### TEXTAUSZUG
Herr Koch, 733 Ihrer 765 Flächen werden von selbstständigen Kaufleuten betrieben – nur noch 32 sind regiegeführt. Geben Sie Regie komplett auf?
Koch: Nein. Das machen wir nicht. Wir stehen zur Regie und halten sie für zwingend erforderlich. Sie hat Kernfunktionalitäten. Wir können so Standorte sichern und auch Neues testen. Und: Ohne Regie wären wir nicht in der Lage gewesen, Marktkauf-Häuser erfolgreich zu integrieren.

Was sind die Kernfunktionalitäten von Regiemärkten?
Koch: Nur mittels Regie können wir Märkte verantwortungsvoll und im Interesse der Mitarbeiter weiterführen, die von einem selbstständigen Kaufmann abgeben werden mussten. Außerdem haben wir über die Regie die Möglichkeit zu experimentieren und tragen die Risiken als Großhandlung.
######
### ZEILEN
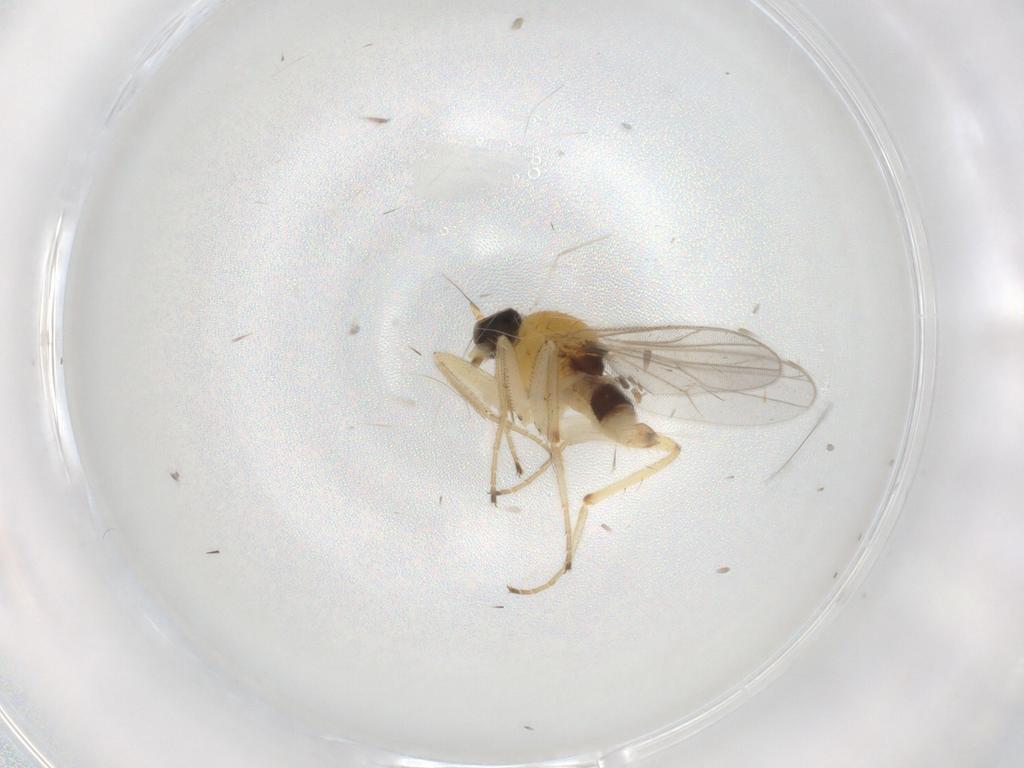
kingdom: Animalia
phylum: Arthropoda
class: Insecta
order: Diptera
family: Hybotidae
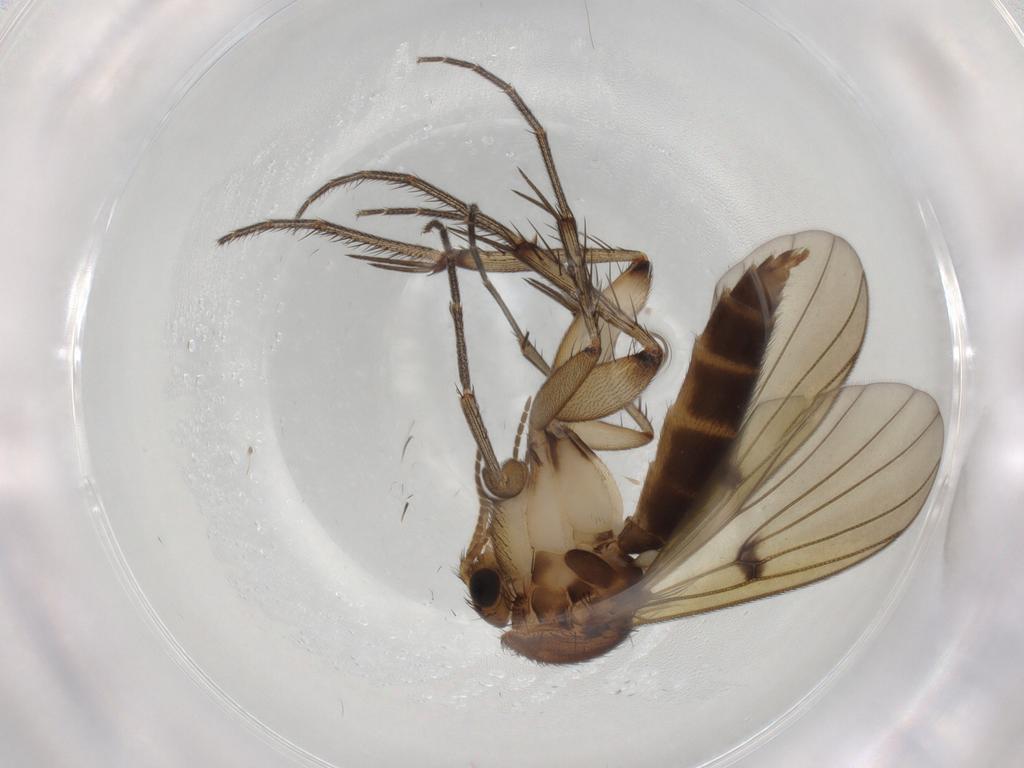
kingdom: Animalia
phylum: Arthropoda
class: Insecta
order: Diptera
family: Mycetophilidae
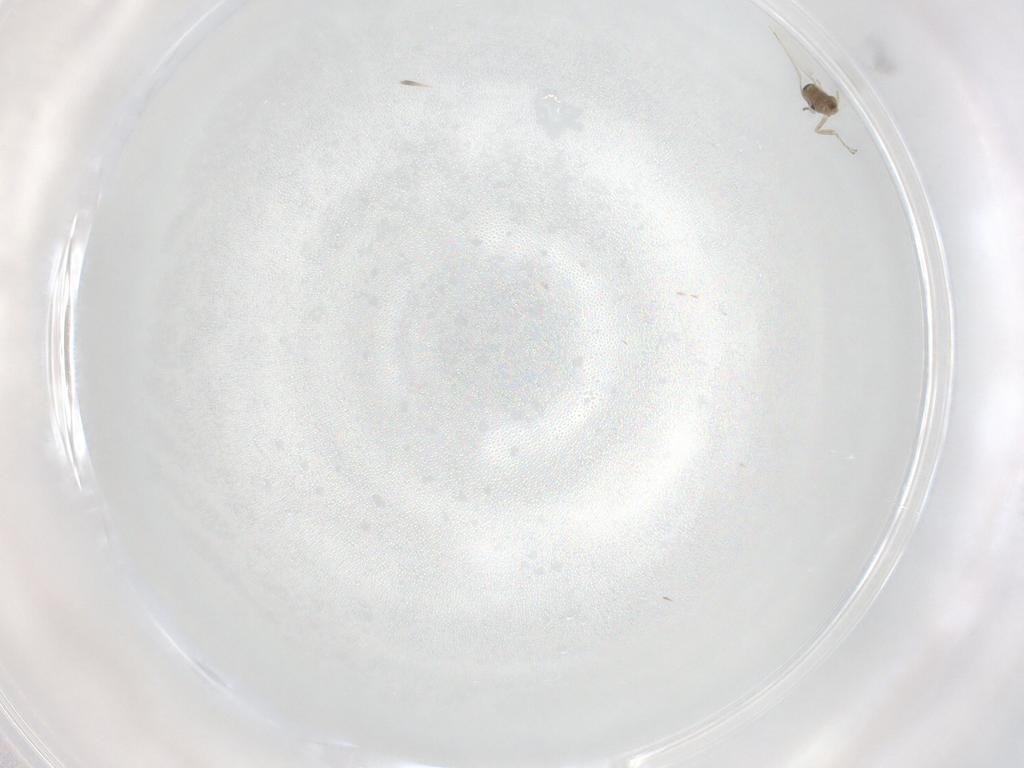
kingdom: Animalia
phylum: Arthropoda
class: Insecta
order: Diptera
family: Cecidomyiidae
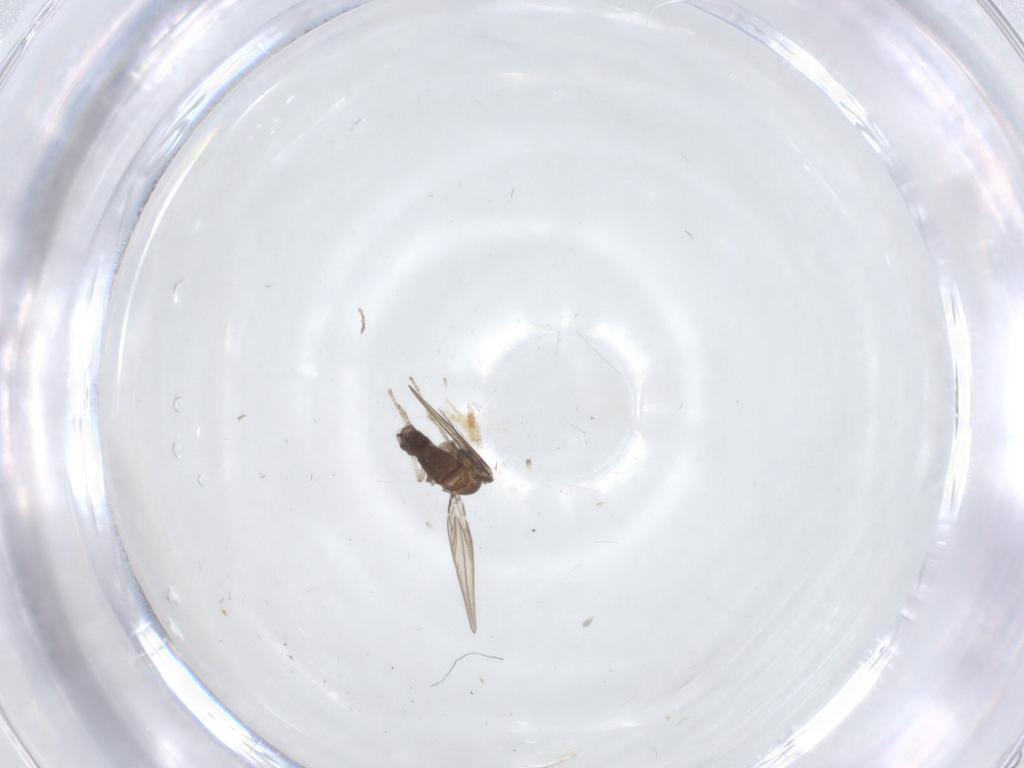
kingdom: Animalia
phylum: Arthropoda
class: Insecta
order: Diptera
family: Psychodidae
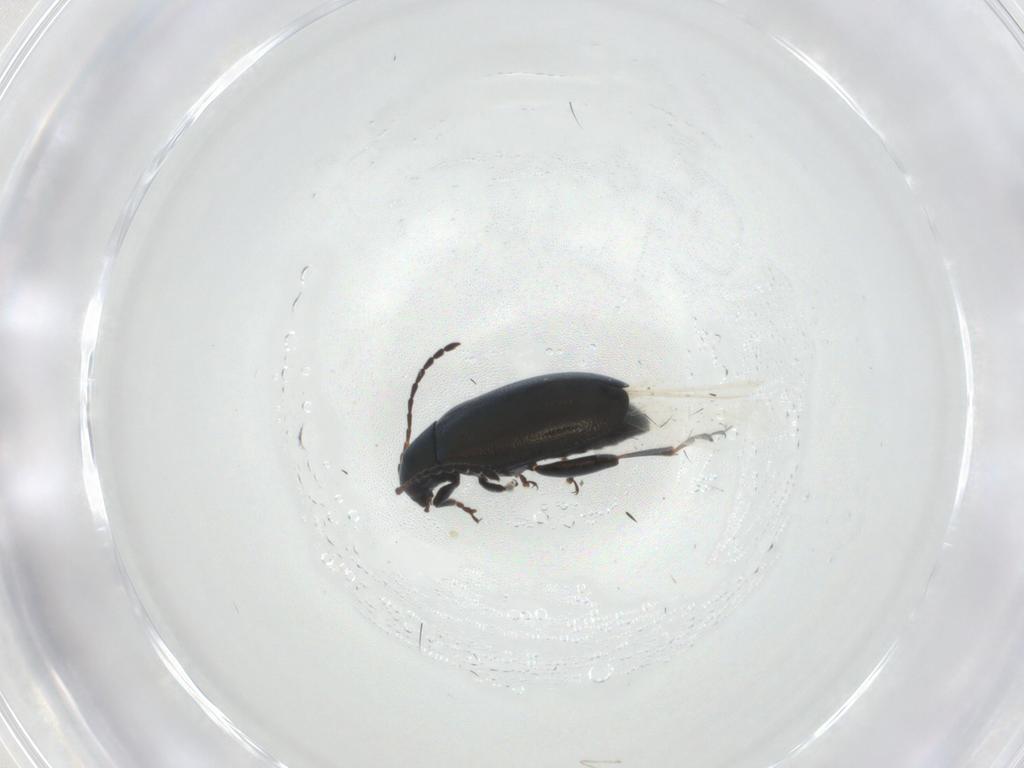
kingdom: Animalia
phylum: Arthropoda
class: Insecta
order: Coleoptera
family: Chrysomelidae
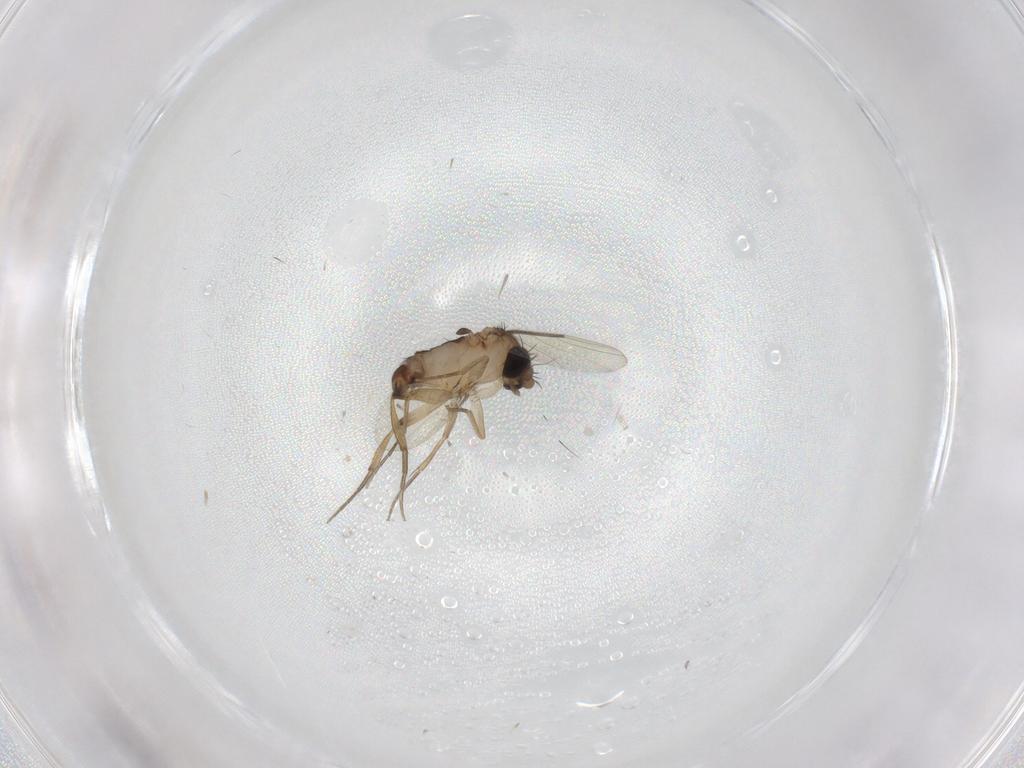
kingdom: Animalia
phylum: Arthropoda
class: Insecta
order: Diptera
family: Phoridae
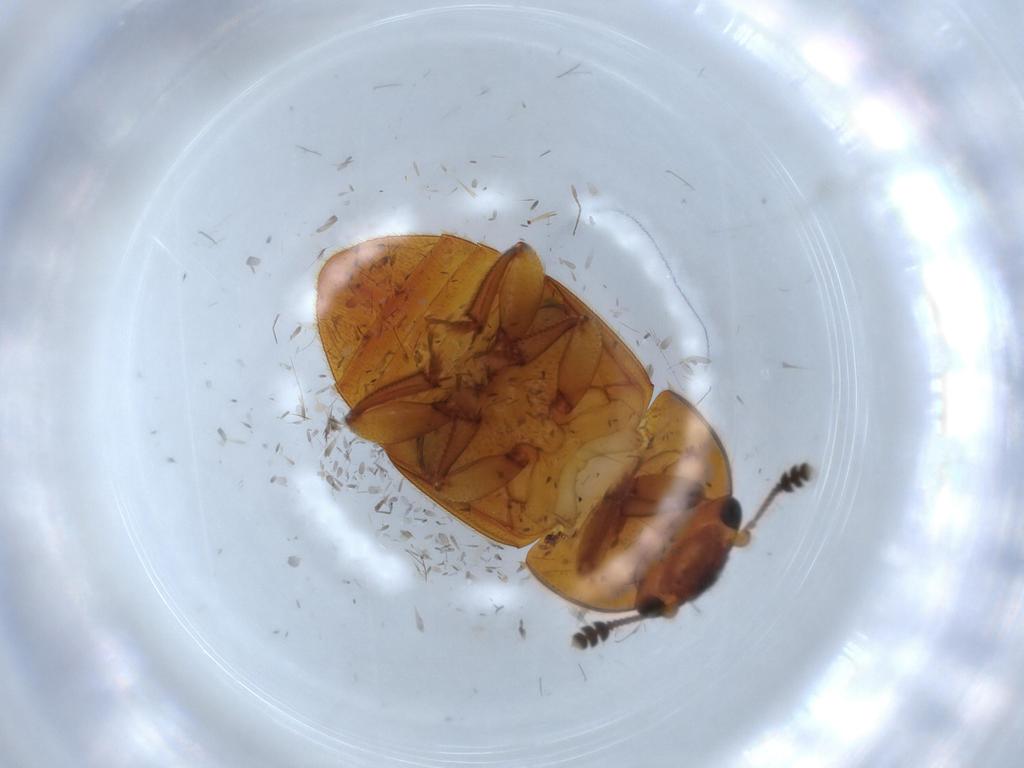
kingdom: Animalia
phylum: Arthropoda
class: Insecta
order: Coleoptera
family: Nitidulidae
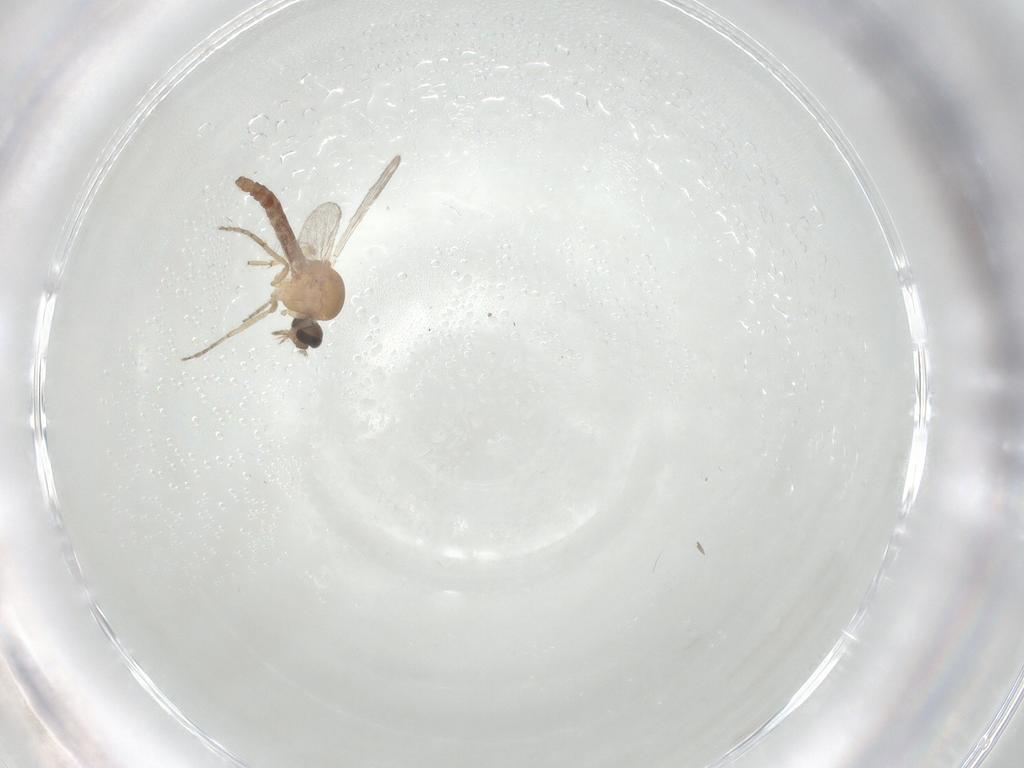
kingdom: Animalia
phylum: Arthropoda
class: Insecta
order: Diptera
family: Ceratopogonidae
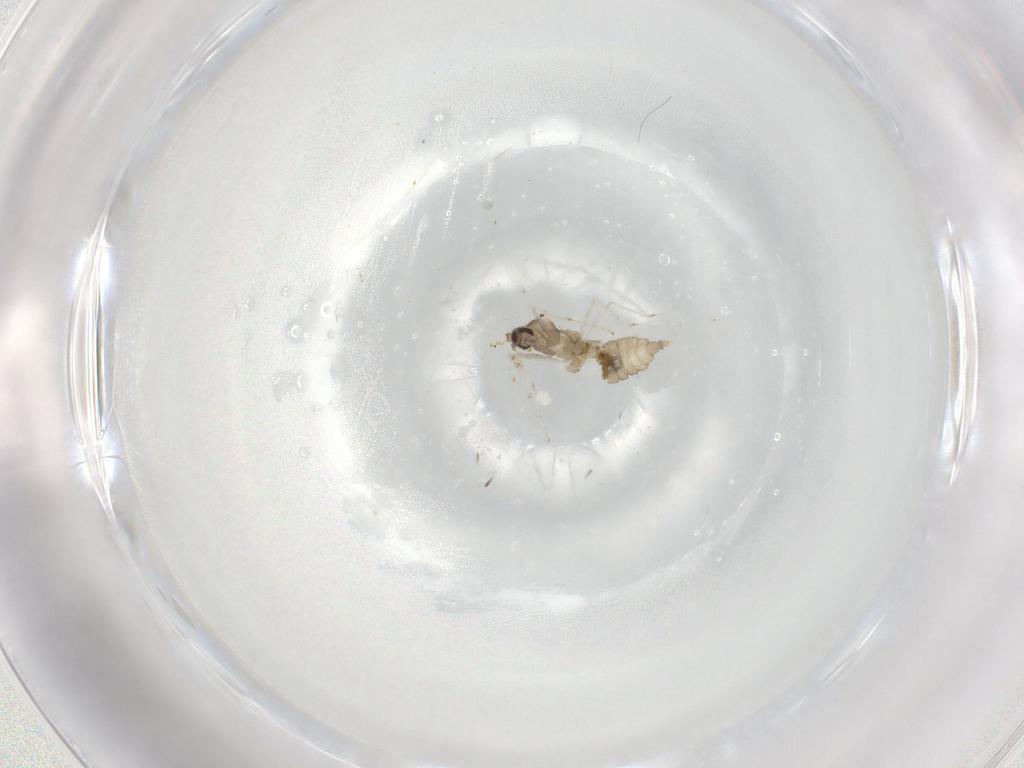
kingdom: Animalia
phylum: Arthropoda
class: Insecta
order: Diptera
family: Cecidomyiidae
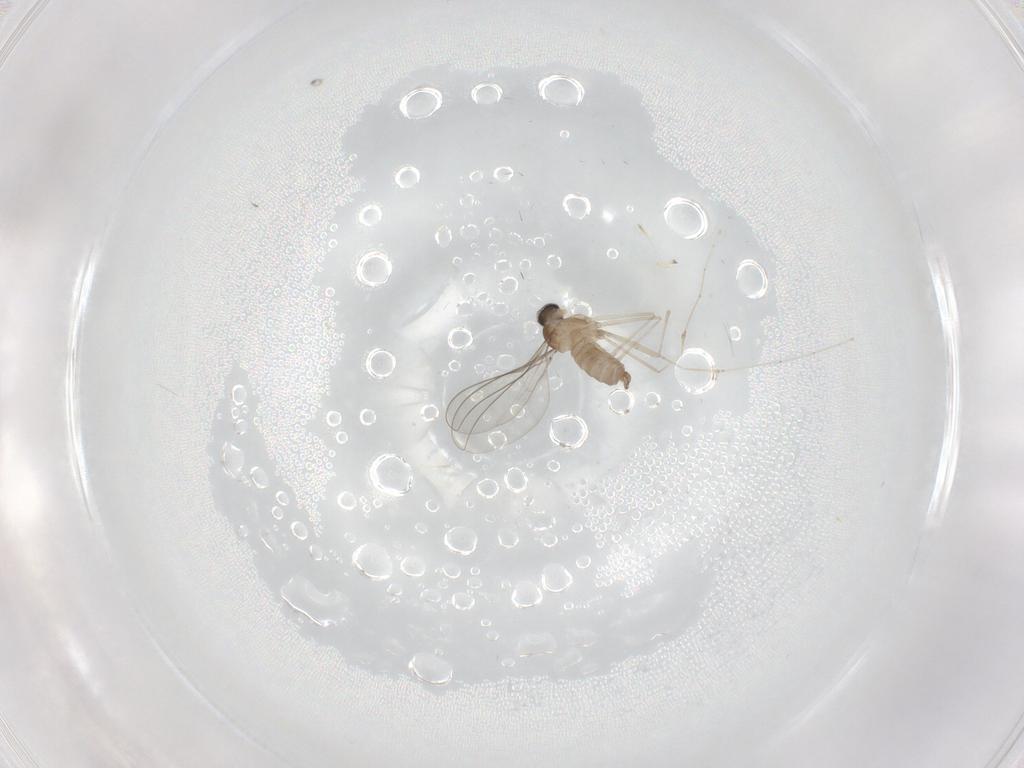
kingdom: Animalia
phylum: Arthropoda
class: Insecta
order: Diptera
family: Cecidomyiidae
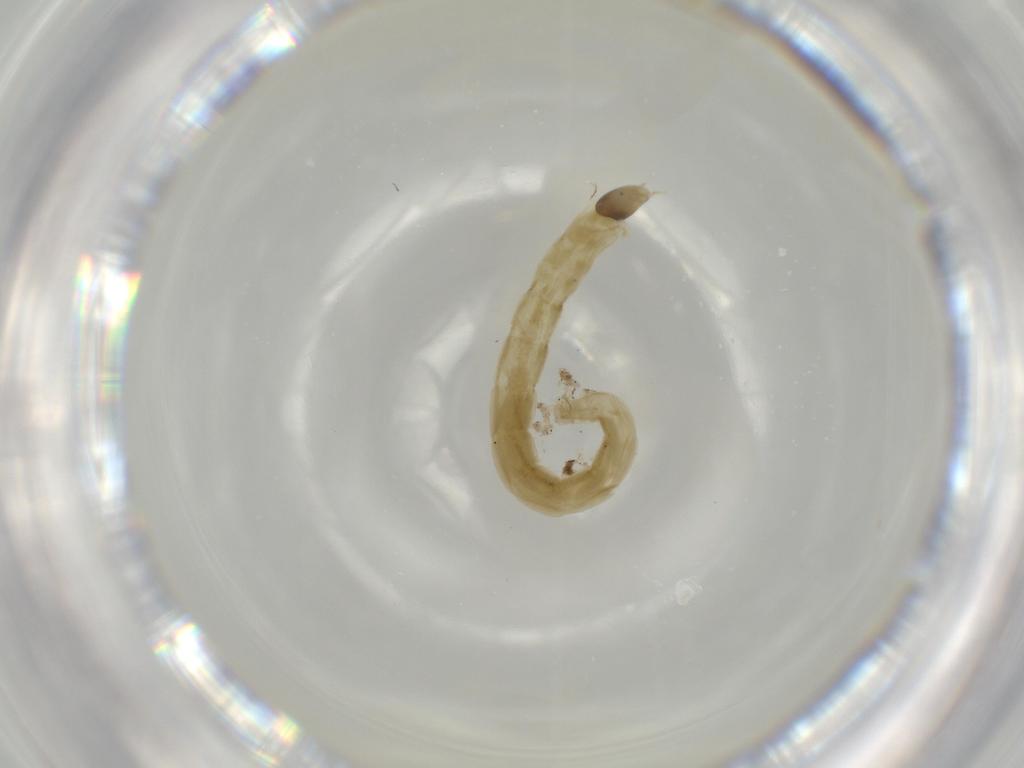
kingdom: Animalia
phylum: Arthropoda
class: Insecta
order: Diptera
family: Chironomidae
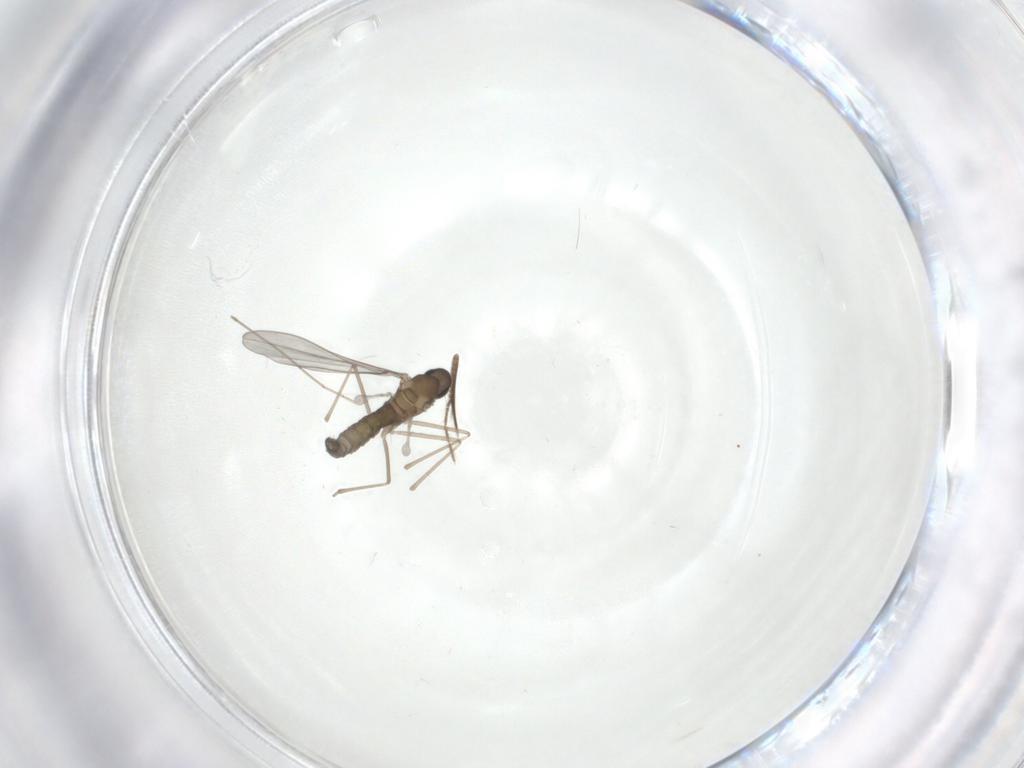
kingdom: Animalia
######
> _KURZE ÜBUNG A_
Schreib den Textauszug über Regiemärkte vollständig und Wort für Wort ab.
> _KURZE ÜBUNG B_
Gib aus den Einträgen die Zeilen unverändert wieder, beginnend bei der Zeile mit „family: Psychodidae“ und endend mit der letzten Zeile der Einträge, beide eingeschlossen. Lass die Bilder in deiner Antwort weg.
Die Einträge haben mit dem Textauszug nichts zu tun.

> _ANTWORT A_
Herr Koch, 733 Ihrer 765 Flächen werden von selbstständigen Kaufleuten betrieben – nur noch 32 sind regiegeführt. Geben Sie Regie komplett auf?
Koch: Nein. Das machen wir nicht. Wir stehen zur Regie und halten sie für zwingend erforderlich. Sie hat Kernfunktionalitäten. Wir können so Standorte sichern und auch Neues testen. Und: Ohne Regie wären wir nicht in der Lage gewesen, Marktkauf-Häuser erfolgreich zu integrieren.

Was sind die Kernfunktionalitäten von Regiemärkten?
Koch: Nur mittels Regie können wir Märkte verantwortungsvoll und im Interesse der Mitarbeiter weiterführen, die von einem selbstständigen Kaufmann abgeben werden mussten. Außerdem haben wir über die Regie die Möglichkeit zu experimentieren und tragen die Risiken als Großhandlung.

> _ANTWORT B_
family: Psychodidae
kingdom: Animalia
phylum: Arthropoda
class: Insecta
order: Coleoptera
family: Chrysomelidae
kingdom: Animalia
phylum: Arthropoda
class: Insecta
order: Diptera
family: Phoridae
kingdom: Animalia
phylum: Arthropoda
class: Insecta
order: Coleoptera
family: Nitidulidae
kingdom: Animalia
phylum: Arthropoda
class: Insecta
order: Diptera
family: Ceratopogonidae
kingdom: Animalia
phylum: Arthropoda
class: Insecta
order: Diptera
family: Cecidomyiidae
kingdom: Animalia
phylum: Arthropoda
class: Insecta
order: Diptera
family: Cecidomyiidae
kingdom: Animalia
phylum: Arthropoda
class: Insecta
order: Diptera
family: Chironomidae
kingdom: Animalia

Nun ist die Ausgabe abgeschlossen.